**Assigned task**.
Can you output the lines of the data below word for word, from the line with "Mobilitätspartner" to the line with "Жилье рядом", including both, and leave the pictures out?

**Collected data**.
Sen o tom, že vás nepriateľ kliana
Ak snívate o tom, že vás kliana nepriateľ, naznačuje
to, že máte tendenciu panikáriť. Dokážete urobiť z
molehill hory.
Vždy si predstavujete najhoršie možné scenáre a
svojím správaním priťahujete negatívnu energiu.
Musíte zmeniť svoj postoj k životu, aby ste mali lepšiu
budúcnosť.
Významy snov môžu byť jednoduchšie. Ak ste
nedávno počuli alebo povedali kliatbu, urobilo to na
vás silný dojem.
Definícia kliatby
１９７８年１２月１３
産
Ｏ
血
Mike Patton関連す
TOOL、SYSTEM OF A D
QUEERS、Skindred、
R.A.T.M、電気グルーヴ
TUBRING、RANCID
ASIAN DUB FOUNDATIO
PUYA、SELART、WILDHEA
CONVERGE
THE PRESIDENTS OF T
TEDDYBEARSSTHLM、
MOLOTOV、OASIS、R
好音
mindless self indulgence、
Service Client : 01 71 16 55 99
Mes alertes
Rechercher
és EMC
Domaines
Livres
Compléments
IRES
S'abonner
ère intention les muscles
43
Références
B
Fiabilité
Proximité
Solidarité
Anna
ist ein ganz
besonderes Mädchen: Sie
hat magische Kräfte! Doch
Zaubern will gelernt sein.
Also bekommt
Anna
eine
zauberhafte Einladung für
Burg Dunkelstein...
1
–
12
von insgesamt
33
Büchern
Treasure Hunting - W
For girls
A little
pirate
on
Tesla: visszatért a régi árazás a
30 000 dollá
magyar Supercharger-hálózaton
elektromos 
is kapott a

* * *

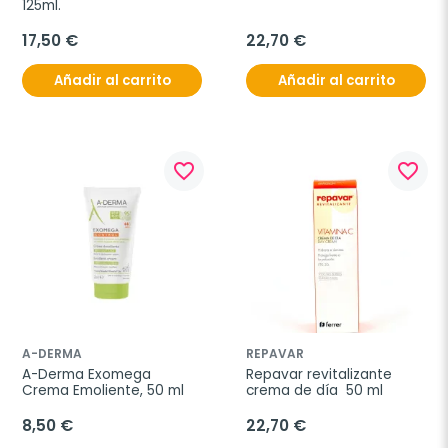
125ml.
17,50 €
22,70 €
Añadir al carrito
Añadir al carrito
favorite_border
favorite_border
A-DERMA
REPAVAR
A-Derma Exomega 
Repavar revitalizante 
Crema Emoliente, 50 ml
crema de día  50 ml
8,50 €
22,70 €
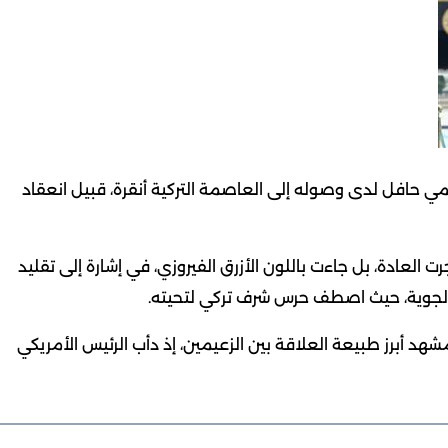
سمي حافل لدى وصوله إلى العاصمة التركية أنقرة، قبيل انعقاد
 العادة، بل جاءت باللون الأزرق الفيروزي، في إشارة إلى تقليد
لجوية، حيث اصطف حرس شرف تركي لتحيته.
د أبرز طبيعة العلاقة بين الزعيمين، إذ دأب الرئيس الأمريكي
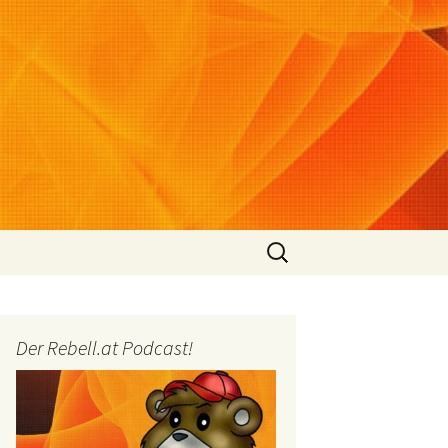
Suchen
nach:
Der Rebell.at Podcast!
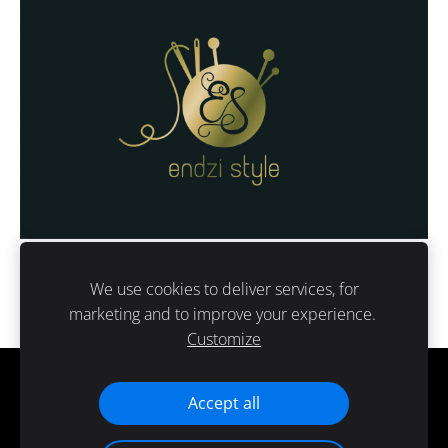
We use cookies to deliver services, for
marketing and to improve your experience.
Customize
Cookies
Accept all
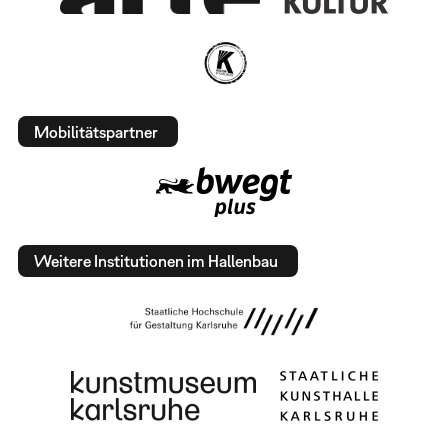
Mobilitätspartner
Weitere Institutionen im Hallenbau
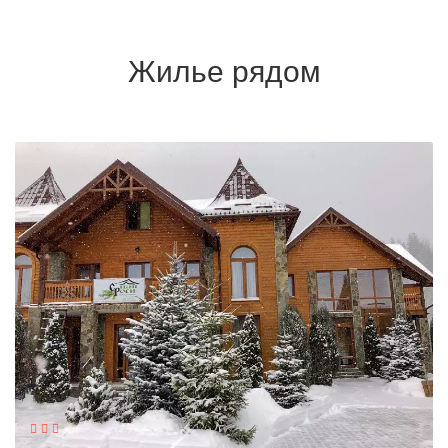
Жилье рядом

**Reply**.
Mobilitätspartner
Weitere Institutionen im Hallenbau
Жилье рядом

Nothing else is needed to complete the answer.